Jalan yang ambrol itu berada di Jalan Petojo VIJ RT 002 RW 006 Kelurahan Cideng, Kecamatan Gambir, Jakarta Pusat. Menurut salah satu warga, Riko, yang rumahnya tepat berada di dekat Jalan Petojo yang ambrol mengatakan, proyek perbaikan jalan sejak semalam belum banyak dilakukan.

"Ini memang belum jadi ditimbun karena katanya secara teknis yang bagian bawah harus dipadati dulu, jadi tanah hasil kerukan selama ini dipadatkan untuk bagian bawah dan yang atasnya ditimbun dengan tanah baru," kata Riko, Rabu (15/12/2010).

SCROLL TO CONTINUE WITH CONTENT

Pada Selasa malam, menurut Riko, para pekerja perbaikan jalan hanya menimbun bagian bawah jalan saja. "Mungkin karena semalam hujan jadi tidak bisa mengerjakan banyak," sambungnya.

Berhubung hari ini cuaca cukup bersahabat, Riko berharap, para pekerja dapat bekerja lebih cepat. Karena jalan di depan rumah Riko lah yang paling parah, maka dia menginginkan perbaikan jalan dapat segera diselesaikan.

"Jadi karena hari ini panas, mungkin mereka baru melakukan. Kita harapkan secepatnyalah, yang terutama di depan rumah saya yang paling parah," sambung dia.

Pantauan detikcom, tim yang terdiri dari sekitar 20 orang sedang memadatkan bagian bawah pemancang agar bagian atasnya dapat segera dikerjakan. Salah seorang pekerja mengakui, hujan membuat perbaikan berjalan lambat. Dia berharap hari ini tidak hujan, sehingga perbaikan berlangsung lancar.
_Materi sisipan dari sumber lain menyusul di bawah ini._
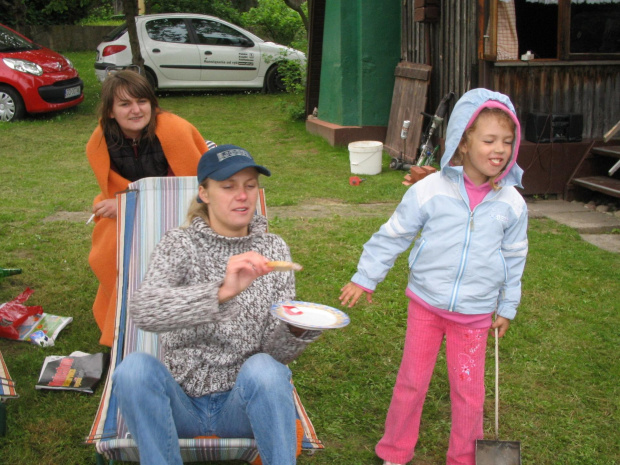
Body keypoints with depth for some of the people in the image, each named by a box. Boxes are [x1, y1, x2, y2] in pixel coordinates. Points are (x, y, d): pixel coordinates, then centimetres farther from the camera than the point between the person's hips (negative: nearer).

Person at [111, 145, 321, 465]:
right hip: (181, 403, 0)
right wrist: (222, 292, -40)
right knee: (135, 368, -30)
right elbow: (142, 310, -25)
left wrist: (297, 331, -24)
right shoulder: (180, 244, -3)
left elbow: (276, 351, -1)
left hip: (245, 402, 1)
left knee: (263, 368, -32)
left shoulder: (273, 249, 3)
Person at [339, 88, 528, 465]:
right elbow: (393, 236, -2)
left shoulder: (512, 203, -5)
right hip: (426, 305, -1)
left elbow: (514, 258, 8)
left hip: (475, 313, 1)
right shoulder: (430, 190, -12)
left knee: (469, 389, 9)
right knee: (412, 380, 11)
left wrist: (507, 307, 14)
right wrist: (365, 278, 2)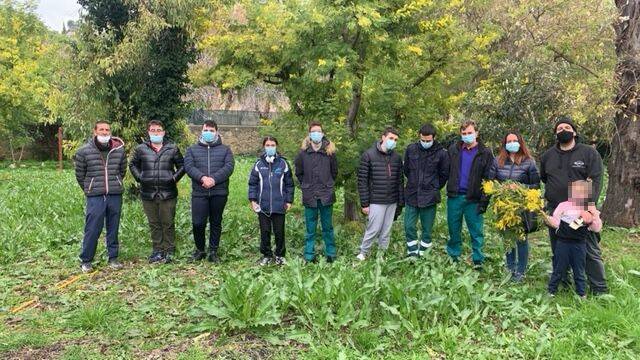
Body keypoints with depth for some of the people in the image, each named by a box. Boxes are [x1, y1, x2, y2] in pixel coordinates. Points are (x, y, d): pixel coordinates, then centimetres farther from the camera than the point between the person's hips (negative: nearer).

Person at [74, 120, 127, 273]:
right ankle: (86, 260, 12)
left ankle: (113, 258, 21)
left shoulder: (119, 150, 3)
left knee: (113, 228, 10)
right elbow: (80, 175, 7)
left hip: (115, 196, 2)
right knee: (92, 229, -2)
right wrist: (89, 190, 14)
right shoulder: (84, 151, -3)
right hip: (95, 197, -2)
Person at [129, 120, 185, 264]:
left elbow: (182, 165, 11)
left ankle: (169, 251, 13)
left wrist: (174, 178, 0)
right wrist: (139, 177, 7)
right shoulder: (141, 149, 7)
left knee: (168, 223, 3)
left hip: (168, 193, -2)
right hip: (148, 193, 2)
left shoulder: (172, 149, 4)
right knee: (154, 224, 10)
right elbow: (133, 164, 20)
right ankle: (157, 250, 21)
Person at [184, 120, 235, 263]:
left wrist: (214, 179, -18)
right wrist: (202, 178, -20)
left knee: (216, 223, 7)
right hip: (199, 192, 0)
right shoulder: (192, 149, 12)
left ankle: (213, 251, 18)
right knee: (198, 223, -3)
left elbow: (229, 166, -4)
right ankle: (200, 250, 17)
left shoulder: (225, 149, 11)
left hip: (219, 192, 0)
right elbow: (188, 166, -2)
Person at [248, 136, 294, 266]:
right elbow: (252, 183, 6)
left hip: (279, 205, -1)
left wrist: (289, 200, 3)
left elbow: (289, 184, 5)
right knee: (265, 231, 9)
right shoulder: (259, 164, 2)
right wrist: (253, 200, -1)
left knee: (279, 231, 7)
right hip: (263, 205, 1)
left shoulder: (283, 163, 1)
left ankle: (280, 255, 22)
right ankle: (266, 255, 23)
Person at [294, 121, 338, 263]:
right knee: (310, 229, 8)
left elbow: (334, 171, 10)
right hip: (310, 196, 0)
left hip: (326, 195, 0)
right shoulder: (303, 152, -2)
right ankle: (309, 256, 17)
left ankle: (331, 254, 23)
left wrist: (328, 185, 9)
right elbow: (298, 173, 9)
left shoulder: (329, 151, 0)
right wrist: (306, 186, 8)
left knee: (328, 227, 11)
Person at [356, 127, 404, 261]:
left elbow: (400, 181, 12)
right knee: (374, 229, -3)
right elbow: (362, 181, -8)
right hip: (376, 202, -4)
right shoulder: (368, 155, -8)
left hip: (392, 202, 5)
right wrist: (364, 203, -10)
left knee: (386, 231, 10)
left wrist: (401, 203, 9)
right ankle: (363, 253, 15)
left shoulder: (397, 157, 7)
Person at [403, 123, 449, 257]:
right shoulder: (411, 149, -1)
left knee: (427, 230, 7)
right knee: (409, 227, 3)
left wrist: (435, 188, 7)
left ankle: (423, 254, 19)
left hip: (430, 197, -2)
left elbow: (444, 174, 5)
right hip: (412, 196, 2)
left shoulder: (441, 153, -7)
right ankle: (412, 253, 15)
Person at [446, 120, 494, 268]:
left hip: (473, 199, -2)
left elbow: (489, 179, -4)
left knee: (477, 232, 2)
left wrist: (484, 201, -10)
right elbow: (446, 171, 8)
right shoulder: (453, 149, 7)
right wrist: (449, 189, -2)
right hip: (454, 197, 3)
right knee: (454, 230, 11)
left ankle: (478, 260, 12)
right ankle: (453, 256, 23)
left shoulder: (485, 153, -1)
"Kita harap kalau sudah padat yang di bawah, yang di atas bisa dikerjakan dan jangan sampai hujan lagi," kata petugas yang enggan disebutkan namanya itu.
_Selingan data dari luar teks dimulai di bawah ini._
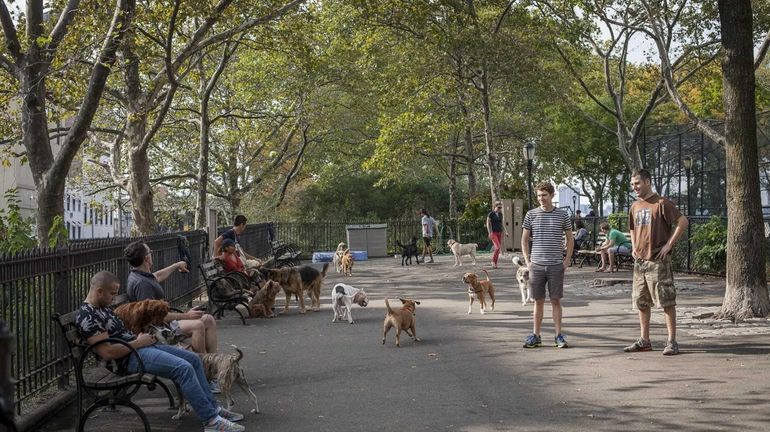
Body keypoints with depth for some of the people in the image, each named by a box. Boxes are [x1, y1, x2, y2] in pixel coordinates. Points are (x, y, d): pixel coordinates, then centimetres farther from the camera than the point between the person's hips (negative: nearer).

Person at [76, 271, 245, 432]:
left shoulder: (103, 308, 15)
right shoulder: (87, 316, -17)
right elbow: (107, 352, -24)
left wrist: (141, 337, 6)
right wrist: (139, 342, -14)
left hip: (140, 346, 11)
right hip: (130, 357, -11)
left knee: (193, 359, 8)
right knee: (184, 368, -24)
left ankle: (212, 408, 12)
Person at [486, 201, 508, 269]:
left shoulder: (500, 214, 12)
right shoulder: (491, 214, -5)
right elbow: (488, 224, -5)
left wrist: (506, 232, 10)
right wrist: (490, 233, -13)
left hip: (499, 233, 6)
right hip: (493, 233, -6)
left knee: (498, 249, 4)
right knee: (497, 247, -19)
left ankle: (495, 263, 9)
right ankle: (493, 261, -7)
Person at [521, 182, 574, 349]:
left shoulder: (562, 215, 2)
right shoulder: (531, 215, 2)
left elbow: (570, 239, 9)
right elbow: (524, 239, 9)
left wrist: (567, 260, 1)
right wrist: (527, 260, 1)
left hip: (556, 265, -1)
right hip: (536, 265, 1)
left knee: (556, 301, 4)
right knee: (539, 301, 6)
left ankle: (558, 335, 11)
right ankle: (535, 336, 13)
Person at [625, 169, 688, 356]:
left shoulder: (661, 203, -9)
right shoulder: (635, 207, 13)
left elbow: (683, 222, -14)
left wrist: (669, 244, -16)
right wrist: (634, 247, 13)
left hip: (658, 261, -8)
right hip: (640, 261, 8)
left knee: (667, 301, -4)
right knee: (641, 302, 11)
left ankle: (672, 342, -1)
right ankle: (644, 341, 19)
Akibat ambrol, jalan tersebut ditutup sementara. Kendaraan pun dialihkan ke Jalan Siantar. Akibatnya, kondisi lalu lintas di jalan itu lebih padat.
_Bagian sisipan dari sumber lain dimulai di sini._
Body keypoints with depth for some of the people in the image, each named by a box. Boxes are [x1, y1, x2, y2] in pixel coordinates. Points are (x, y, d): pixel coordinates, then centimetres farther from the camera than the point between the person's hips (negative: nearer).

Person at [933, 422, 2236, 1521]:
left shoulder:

Selasa kemarin, Kepala Dinas Pekerjaan Umum DKI Jakarta Ery Basworo menduga ambrolnya jalan karena diskontinuitas atau kondisi tanah yang tidak seragam. Meski begitu, Ery belum bisa memastikan apa penyebab asalnya sampai talut serta separuh jalan Petojo itu ambrol. Untuk menyelidiki penyebabnya, Dinas PU mengajak ahli tanah dan air dari ITB.

Untuk sementara, injakan yang ambrol akan dipadatkan dengan timbunan tanah agar warga bisa kembali beraktivitas normal. Sementara itu, Kabid Pengelolaan Sumber Daya Air, Dinas PU DKI Jakarta, Fakhrurrazi, menjelaskan sebelum proyek ini dibangun tim kotraktor sudah memeriksa kondisi tanah

Fakhrurrozi menegaskan, pembangunan talut bernilai Rp 18 miliar ini akan jatuh tempo pada tanggal 15 Desember ini. Namun, dikatakan Fakhrurrazi kontraktor sebagai pihak yang menjalankan proyek ini akan terus melakukan pekerjaan termasuk perbaikan rumah warga.

"Jadi kita sudah buat perjanjian pada PT Rudi Jaya dan PT Graha selaku perusahaan yang menjalankan proyek ini agar bertanggung jawab, termasuk untuk perbaikan rumah warga yang rusak," paparnya.

Sementara itu, manajer operasional dari proyek ini, Sriyanto, mengatakan dirinya telah diminta menyampaikan pada atasannya terkait ambrolnya talut ini. Sriyanto berjanji akan mendata langsung rumah warga yang rusak akibat pembangunan talut tersebut.

"Bersama Dinas PU kita akan survei ke rumah-rumah warga yang menjadi korban. Kita akan siapkan materialย  dan dana untuk pembenahan rumah-rumah Anda," janjinya pada warga.